I taught a course on Baseball in American literature once, and my favorite books from that class would probably be [Robert] Coover’s The Universal Baseball Association, Inc., J. Henry Waugh, Prop. and Philip Roth’s The Great American Novel. Also Karen Joy Fowler’s The Sweetheart Season: A Novel is a terrific novel about women and baseball during and after World War II. And of course nobody can talk about baseball literature without mentioning The Natural.

Not being a huge follower of the genres, what’s the difference between science fiction and fantasy? Is it merely that the former has possibilities “based” on science (Space/time travel, aliens, etc.) and the latter deals with the “impossible” (unicorns, dwarfs and elves, etc.)? How would you classify “Agent Provocateur?”

This is a question that has vexed genre readers for a long time. If you ever want to start an argument among SF or fantasy fans, bring this up. What you suggest is a good basic division, though: broadly speaking, SF is the literature of the possible, and fantasy the literature of the impossible.

I believe you previously mentioned you had written another baseball-related story…?

There’s baseball in a lot of my stuff, usually as part of the background. There’s a novel I wrote, The Narrows, which takes place in Detroit during World War II — like “Agent Provocateur” — and the characters in that book complain about how bad wartime baseball is and wish Hank Greenberg was still around. But mostly that book is about the golem archetype (the main character works on a secret project making golems for the war effort) and Detroit folklore. In another one of my books, One King, One Soldier, one of the main characters is a barnstorming baseball player in the 1880s — but again, the main thrust of that book is more about Arthur Rimbaud, the Fisher King legend, and Beat culture. Sort of.

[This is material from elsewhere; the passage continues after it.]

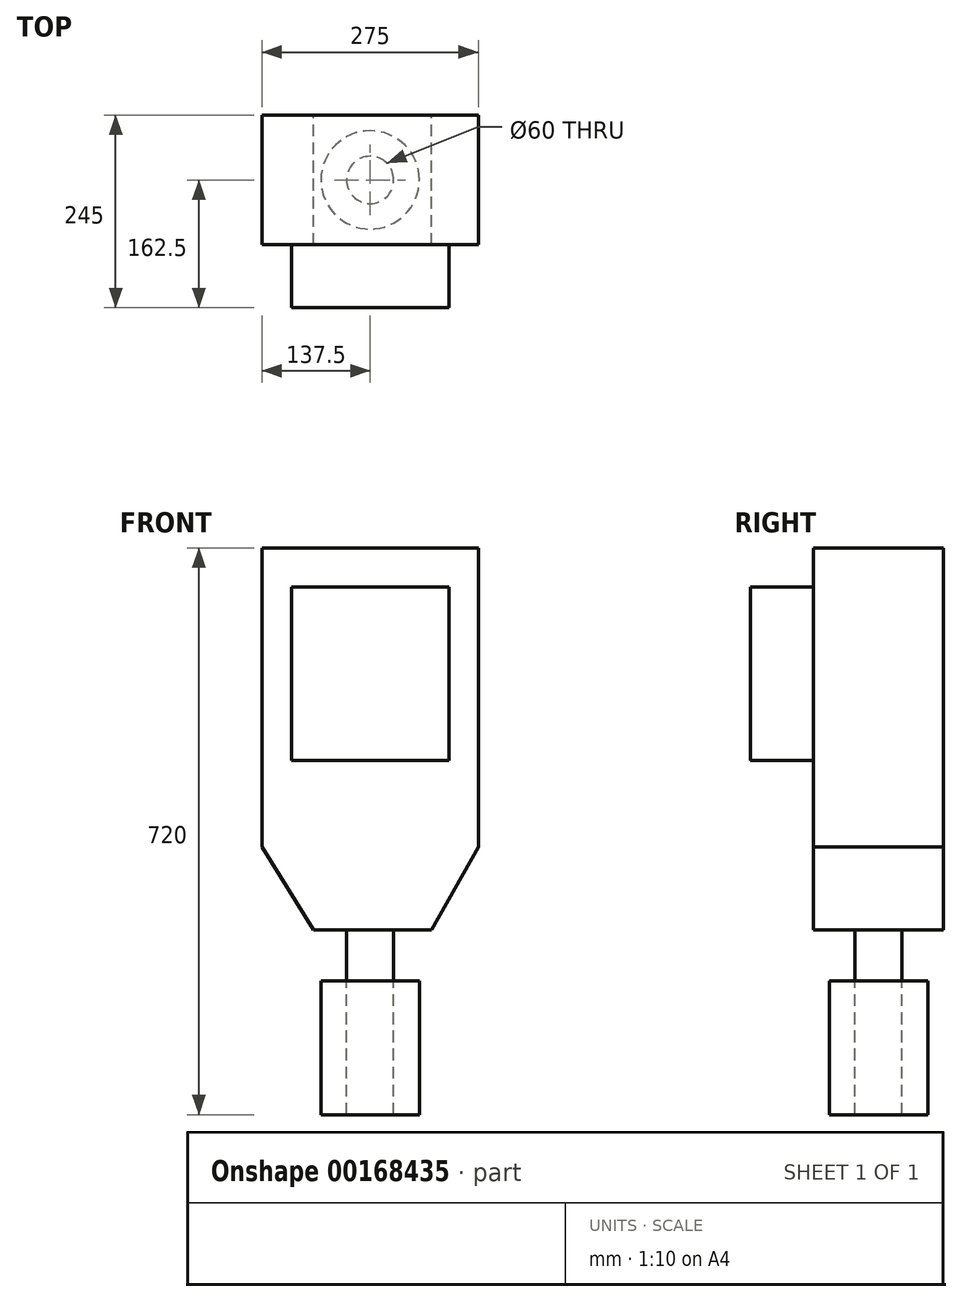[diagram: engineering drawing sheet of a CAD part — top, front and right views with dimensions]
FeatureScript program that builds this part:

Are you familiar with other stories/books of baseball science fiction? I’m thinking of the some of the work of W.P. Kinsella , but are there others you can recommend?

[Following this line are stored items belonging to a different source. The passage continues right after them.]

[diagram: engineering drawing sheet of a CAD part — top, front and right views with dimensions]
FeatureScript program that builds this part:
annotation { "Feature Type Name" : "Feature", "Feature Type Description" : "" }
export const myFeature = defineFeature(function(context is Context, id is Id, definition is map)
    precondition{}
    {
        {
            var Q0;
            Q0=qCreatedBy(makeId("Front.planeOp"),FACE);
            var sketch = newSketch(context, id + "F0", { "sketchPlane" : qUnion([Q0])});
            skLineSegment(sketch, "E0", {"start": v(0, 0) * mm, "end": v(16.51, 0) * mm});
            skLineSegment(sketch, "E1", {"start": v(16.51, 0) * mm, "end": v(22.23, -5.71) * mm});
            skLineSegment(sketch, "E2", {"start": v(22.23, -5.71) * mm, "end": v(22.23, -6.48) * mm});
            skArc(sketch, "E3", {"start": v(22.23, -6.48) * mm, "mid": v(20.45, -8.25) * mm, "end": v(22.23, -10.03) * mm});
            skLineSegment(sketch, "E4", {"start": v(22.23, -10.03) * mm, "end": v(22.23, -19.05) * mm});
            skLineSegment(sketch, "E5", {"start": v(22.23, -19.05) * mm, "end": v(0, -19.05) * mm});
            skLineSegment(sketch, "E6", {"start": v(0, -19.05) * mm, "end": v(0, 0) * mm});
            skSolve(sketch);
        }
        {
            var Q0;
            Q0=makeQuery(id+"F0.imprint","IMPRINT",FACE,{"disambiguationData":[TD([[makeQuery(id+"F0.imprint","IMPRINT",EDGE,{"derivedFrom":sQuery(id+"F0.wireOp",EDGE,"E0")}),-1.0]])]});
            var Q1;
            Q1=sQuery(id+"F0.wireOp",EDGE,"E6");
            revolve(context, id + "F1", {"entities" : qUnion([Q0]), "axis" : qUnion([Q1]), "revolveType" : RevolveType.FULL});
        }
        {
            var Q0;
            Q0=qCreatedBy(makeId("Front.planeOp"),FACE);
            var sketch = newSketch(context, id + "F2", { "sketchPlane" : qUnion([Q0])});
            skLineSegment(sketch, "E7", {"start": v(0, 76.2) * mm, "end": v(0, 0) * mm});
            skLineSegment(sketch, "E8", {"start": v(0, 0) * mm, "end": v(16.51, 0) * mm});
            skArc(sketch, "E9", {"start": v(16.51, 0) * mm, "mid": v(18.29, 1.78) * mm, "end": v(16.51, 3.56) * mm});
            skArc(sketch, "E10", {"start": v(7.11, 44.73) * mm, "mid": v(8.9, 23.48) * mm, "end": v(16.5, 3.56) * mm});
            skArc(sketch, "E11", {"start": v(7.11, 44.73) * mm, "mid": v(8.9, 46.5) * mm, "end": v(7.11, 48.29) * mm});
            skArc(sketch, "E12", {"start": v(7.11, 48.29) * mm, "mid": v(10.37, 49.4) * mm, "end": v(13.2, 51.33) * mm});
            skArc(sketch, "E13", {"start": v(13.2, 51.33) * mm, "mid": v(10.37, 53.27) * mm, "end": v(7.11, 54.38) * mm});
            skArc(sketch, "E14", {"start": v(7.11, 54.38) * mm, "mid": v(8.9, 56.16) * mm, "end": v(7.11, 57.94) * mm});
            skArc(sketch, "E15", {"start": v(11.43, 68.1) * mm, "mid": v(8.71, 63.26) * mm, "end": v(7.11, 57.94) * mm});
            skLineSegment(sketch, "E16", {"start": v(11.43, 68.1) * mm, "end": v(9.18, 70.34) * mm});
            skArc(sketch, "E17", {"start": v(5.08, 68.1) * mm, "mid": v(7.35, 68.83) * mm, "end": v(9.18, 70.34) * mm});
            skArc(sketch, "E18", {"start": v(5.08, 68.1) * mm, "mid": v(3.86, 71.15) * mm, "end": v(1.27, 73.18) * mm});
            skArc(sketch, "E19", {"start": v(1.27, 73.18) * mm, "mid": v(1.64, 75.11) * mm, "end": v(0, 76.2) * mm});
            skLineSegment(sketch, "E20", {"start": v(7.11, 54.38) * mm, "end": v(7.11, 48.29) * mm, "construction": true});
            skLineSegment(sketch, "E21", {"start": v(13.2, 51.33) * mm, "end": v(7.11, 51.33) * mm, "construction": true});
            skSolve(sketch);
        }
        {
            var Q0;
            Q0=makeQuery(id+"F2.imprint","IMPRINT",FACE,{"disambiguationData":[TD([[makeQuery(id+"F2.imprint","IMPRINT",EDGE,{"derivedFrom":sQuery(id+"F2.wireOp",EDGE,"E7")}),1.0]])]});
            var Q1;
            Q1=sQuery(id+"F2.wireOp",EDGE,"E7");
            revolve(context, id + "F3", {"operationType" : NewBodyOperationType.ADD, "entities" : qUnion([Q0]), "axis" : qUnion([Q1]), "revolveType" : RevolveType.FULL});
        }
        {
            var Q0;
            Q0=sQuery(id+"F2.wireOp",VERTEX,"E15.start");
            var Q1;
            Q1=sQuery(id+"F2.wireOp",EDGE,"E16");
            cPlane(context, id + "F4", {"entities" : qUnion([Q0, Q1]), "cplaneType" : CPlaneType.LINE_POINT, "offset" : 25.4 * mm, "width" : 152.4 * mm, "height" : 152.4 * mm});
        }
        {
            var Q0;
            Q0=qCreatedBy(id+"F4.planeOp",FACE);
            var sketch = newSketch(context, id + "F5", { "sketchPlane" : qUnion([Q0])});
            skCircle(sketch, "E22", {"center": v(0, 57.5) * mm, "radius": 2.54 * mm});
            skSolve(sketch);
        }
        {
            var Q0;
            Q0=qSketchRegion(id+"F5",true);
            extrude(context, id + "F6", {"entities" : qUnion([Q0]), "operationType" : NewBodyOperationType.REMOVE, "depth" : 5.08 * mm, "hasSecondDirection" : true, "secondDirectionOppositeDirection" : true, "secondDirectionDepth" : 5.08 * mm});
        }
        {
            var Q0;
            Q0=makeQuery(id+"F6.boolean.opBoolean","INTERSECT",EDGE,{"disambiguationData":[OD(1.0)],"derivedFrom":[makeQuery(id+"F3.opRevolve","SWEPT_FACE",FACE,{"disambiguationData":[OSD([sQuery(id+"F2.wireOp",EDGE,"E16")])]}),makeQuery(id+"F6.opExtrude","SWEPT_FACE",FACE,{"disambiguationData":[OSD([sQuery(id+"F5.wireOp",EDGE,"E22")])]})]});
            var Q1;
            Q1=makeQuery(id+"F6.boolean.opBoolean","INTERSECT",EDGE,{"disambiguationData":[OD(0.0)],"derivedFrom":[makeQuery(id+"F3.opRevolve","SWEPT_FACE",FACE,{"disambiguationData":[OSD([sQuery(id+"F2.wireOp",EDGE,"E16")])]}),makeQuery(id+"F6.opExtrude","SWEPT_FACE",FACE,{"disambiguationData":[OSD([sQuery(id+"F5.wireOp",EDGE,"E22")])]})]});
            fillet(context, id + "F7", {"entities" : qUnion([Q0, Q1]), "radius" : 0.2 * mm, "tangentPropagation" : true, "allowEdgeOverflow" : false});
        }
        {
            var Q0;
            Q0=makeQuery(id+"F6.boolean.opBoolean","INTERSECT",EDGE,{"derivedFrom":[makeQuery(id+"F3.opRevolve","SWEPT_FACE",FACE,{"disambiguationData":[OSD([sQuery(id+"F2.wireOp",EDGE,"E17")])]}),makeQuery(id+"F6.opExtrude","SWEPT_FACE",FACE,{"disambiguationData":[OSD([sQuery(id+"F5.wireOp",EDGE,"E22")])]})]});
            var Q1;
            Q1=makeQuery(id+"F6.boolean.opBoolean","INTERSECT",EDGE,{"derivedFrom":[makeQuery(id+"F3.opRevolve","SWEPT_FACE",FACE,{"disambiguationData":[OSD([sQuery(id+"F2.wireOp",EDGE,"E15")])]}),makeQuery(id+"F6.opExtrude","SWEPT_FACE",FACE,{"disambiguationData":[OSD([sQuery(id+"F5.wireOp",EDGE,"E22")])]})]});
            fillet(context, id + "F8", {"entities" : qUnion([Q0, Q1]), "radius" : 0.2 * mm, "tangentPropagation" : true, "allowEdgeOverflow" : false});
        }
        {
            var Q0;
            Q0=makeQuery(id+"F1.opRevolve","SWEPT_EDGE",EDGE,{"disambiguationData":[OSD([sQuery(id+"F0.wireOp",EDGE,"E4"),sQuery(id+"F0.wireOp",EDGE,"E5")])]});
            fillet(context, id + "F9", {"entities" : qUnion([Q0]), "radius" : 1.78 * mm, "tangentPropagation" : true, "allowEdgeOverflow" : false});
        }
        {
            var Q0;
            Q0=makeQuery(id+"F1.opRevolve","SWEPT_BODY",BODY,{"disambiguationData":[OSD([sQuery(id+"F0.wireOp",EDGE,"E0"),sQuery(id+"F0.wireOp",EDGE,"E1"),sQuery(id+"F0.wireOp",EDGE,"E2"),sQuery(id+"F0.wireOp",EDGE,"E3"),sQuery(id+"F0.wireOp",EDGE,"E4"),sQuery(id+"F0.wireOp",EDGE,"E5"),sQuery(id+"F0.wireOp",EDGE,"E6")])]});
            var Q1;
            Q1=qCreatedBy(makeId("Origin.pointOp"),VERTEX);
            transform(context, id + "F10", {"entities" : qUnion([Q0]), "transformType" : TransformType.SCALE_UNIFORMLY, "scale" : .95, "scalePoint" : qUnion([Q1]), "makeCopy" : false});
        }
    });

Sure. There’s If I Never Get Back, a time-travel baseball novel by Darryl Brock. Kim Stanley Robinson wrote a terrific story called “Arthur Sternbach Brings the Curveball to Mars.” There’s a Michael Bishop novel called Brittle Innings that is maybe the best fantasy novel about baseball this side of The Natural. Rick Wilber writes lots of baseball fiction and it’s good stuff, too.

The ending of “AP” kind of reminds me of the end of Inception: both leave you wondering, what will happen?

I haven’t seen Inception! But I want to. Yeah, the story is about the eternal problem of not being able to know what’s going to happen. In another way, it’s about the inverse of that question: do we know that what has happened had to happen? Was there another possibility? Does that other possibility exist in some other time stream or reality? These are fantasies, but since there’s no way to disprove them they’re interesting to think about. Moe Berg understood the irony of never being able to know what’s going to happen and nevertheless having to make choices based on anticipated consequences. The great thing about him as a character is that he had enough perspective on that problem to be able to make notes to himself about the uncertainty principle while he’s holding Heisenberg’s life in his hands.

Many thanks, Alex.

Thanks for the conversation. Now I’m going to go watch Inception.